### CONSIGNE 1
Quels comédiens la critique énumère-t-elle entre « tous les autres » et « ont un jeu tout à fait ciselé » ?

Et il a raison de dire que le regard de Peter Stein est un peu comme celui d’un ethnologue. Cette galerie de personnages que sont  Martin, sa famille, ses amis et les domestiques, tiennent des propos qui sont souvent à la limite de l’absurde: « Onze, je n’ai pas été jusqu’à la douzaine, dit Martin en parlant de ses maîtresses ».  » Ce que j’aime en vous, ce n’est pas votre physique, il est médiocre »  dit Loïsa, ou  » J’ai fait vœu de ne plus tromper mon mari, dit-elle aussi  à Agénor, ce qui signifie pour elle qu’elle veut vivre avec son amant! Ou encore: « Ne m’appelez plus,Ferdinand, nous sommes en  froid, » dit Martin à Agénor  après avoir appris qu’il était l’amant de sa femme.  » J’étais jeune, j’étais beau et j’appartenais à l’état-major, dit enfin Agénor.

Peut-être, et même sans doute, ne rions-nous pas des mêmes choses que les contemporains de Labiche; ils  ne devaient pas être aussi sensibles  à ces répliques délirantes, que Ionesco n’aurait pas renié. En tout cas, surtout au début, le public, ne retient pas ses rires.  Il faut dire que chaque scène est au plus haut point  savoureuse!
La mise en scène comme la direction d’acteurs  du grand Peter Stein,  sont, comme d’habitude chez lui, tout à fait  impeccables:  Jacques Weber,  (Ferdinand Martin) , bougon, rancunier mais  bonne pâte et revenu de ses illusions, n’en fait heureusement pas trop et tous les autres: Rosa Bursztein et Julien Campani (les Bartavelle), Pedro Casablanc (Hernandez Martinez), Christine Citti (Loïsa) Dimitri Radochevitch (le docteur), Laurent Stocker (Agénor Montgommier) ont un jeu tout à fait ciselé et sont vraiment leur personnage dès qu’ils entrent en scène. Mention spéciale cependant à Manon Combes qui  joue admirablement cette parfaite idiote de Groosback, la servante d’auberge suisse, et à Jean-Damien Barbin qui incarne le pitoyable Pioncieux,le valet de Martin, avec une gestuelle et un accent bétifiant tout à fait étonnants, surtout quand il marche en retenant  son pantalon trop grand qui lui  tombe sur les pieds….La charge est cruelle- il y a du Buster Keaton chez lui- mais les rires sont garantis.

### DONNÉES DE L'EXERCICE
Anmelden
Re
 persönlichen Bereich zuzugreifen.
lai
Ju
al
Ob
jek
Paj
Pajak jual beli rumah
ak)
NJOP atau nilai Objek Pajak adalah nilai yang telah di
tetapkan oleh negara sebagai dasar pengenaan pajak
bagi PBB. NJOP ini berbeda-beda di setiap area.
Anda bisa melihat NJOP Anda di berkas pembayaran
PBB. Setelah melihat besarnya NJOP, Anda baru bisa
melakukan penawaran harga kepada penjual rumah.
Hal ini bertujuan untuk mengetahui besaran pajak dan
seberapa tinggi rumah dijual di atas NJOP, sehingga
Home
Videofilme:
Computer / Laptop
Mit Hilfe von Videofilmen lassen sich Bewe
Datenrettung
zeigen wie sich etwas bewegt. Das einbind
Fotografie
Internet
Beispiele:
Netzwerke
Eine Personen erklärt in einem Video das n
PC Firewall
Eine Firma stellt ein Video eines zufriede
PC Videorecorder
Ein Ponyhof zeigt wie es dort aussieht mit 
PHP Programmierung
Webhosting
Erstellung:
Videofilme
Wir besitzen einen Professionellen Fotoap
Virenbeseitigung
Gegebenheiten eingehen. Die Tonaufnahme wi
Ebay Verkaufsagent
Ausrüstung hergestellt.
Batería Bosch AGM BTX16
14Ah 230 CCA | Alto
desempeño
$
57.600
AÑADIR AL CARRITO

* * *

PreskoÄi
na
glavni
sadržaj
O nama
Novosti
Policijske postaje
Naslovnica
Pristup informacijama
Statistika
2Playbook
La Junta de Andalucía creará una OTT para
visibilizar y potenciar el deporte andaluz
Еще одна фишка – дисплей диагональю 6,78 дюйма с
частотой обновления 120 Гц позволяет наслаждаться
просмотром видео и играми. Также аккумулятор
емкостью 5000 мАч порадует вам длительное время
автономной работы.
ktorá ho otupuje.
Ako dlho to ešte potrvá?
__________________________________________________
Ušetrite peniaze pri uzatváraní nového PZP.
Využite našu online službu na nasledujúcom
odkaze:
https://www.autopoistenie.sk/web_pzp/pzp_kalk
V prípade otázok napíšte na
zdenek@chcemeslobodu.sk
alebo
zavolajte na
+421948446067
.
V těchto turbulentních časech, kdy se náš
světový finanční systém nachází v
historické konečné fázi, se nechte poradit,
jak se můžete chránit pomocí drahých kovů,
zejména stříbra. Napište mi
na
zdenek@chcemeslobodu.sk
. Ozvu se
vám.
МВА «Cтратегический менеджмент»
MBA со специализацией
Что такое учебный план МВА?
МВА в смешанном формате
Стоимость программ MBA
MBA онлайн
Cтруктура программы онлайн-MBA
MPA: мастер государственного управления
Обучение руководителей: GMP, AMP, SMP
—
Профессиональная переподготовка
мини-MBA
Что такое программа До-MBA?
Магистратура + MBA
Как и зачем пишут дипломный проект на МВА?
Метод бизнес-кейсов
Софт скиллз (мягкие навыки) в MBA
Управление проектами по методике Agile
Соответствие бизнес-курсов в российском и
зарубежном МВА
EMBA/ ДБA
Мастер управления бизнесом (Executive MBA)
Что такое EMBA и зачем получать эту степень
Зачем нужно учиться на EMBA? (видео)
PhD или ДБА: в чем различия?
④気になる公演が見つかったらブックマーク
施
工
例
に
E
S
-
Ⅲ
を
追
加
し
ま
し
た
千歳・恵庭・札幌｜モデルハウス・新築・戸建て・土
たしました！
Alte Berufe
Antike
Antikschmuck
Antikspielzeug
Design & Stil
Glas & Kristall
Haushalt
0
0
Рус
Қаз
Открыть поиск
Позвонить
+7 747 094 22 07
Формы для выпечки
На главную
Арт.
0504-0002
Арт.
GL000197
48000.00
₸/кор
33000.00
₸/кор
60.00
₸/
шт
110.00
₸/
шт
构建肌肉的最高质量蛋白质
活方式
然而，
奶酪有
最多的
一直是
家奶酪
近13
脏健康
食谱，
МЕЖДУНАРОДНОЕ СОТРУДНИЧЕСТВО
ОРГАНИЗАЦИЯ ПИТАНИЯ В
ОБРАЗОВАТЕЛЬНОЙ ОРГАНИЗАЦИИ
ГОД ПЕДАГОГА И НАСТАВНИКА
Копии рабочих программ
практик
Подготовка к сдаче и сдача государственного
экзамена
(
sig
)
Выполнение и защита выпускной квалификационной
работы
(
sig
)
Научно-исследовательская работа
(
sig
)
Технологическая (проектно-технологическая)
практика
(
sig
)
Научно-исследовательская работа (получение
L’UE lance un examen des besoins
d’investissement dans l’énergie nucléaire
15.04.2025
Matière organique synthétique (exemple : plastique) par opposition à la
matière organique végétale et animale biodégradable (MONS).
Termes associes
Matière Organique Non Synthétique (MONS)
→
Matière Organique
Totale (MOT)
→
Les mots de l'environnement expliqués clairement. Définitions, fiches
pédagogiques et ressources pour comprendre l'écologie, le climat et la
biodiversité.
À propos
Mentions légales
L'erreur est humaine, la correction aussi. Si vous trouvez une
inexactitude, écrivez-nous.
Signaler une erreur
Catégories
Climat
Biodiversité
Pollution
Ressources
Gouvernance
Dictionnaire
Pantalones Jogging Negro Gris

* * *

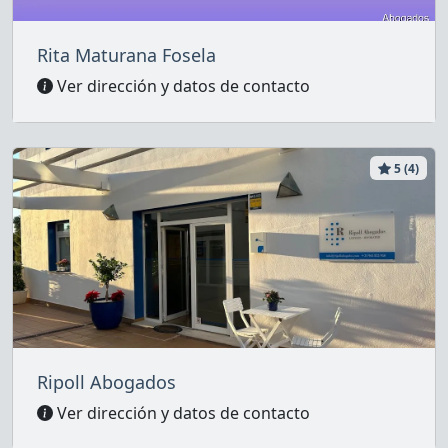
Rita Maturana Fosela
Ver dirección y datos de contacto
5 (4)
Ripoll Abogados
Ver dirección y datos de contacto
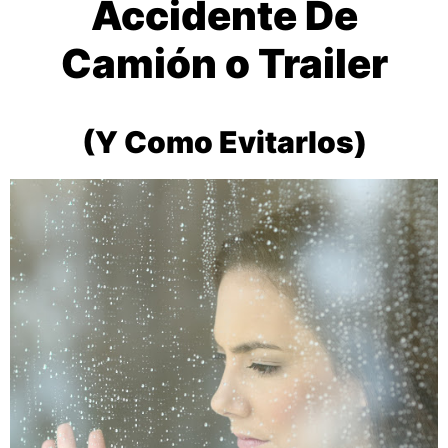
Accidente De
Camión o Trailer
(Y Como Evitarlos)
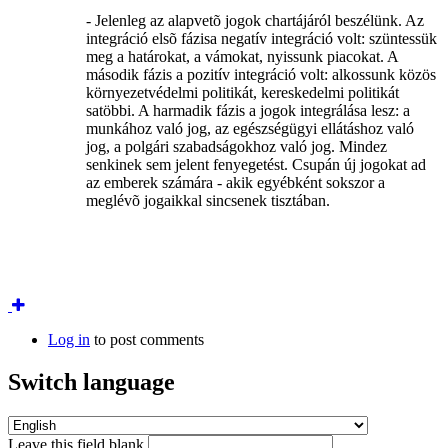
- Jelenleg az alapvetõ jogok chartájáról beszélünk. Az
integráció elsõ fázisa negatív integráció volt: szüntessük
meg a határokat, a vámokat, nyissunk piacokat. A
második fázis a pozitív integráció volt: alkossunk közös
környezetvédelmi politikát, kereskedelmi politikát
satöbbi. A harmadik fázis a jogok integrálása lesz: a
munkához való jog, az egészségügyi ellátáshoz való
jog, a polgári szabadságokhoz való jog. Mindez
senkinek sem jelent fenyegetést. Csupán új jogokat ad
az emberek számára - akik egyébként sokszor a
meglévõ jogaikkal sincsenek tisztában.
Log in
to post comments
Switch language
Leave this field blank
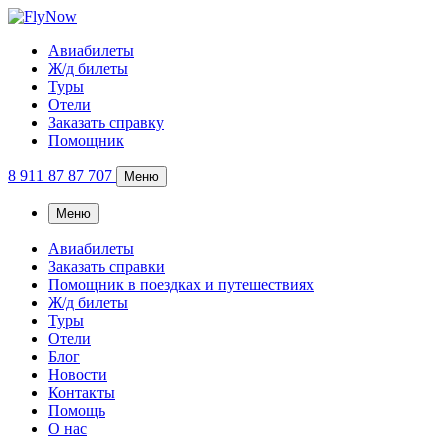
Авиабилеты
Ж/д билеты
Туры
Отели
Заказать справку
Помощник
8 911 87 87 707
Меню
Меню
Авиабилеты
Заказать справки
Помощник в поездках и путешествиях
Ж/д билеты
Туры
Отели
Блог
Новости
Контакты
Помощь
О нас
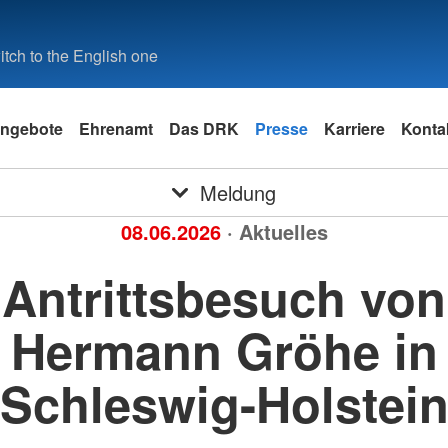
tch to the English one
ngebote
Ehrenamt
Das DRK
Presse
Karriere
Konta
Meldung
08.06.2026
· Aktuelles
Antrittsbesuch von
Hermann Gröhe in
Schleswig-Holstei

### CONSIGNE 2
Pouvez-vous exprimer sous forme de liste JSON de chaînes, à raison d'une chaîne par ligne, les lignes des enregistrements allant de celle qui contient « - Jelenleg az » jusqu'à celle qui contient « munkához való jog, az », toutes deux incluses ?

### RÉPONSE 1
- Rosa Bursztein
- Julien Campani
- Pedro Casablanc
- Christine Citti
- Dimitri Radochevitch
- Laurent Stocker

### RÉPONSE 2
[
  "- Jelenleg az alapvetõ jogok chartájáról beszélünk. Az",
  "integráció elsõ fázisa negatív integráció volt: szüntessük",
  "meg a határokat, a vámokat, nyissunk piacokat. A",
  "második fázis a pozitív integráció volt: alkossunk közös",
  "környezetvédelmi politikát, kereskedelmi politikát",
  "satöbbi. A harmadik fázis a jogok integrálása lesz: a",
  "munkához való jog, az egészségügyi ellátáshoz való"
]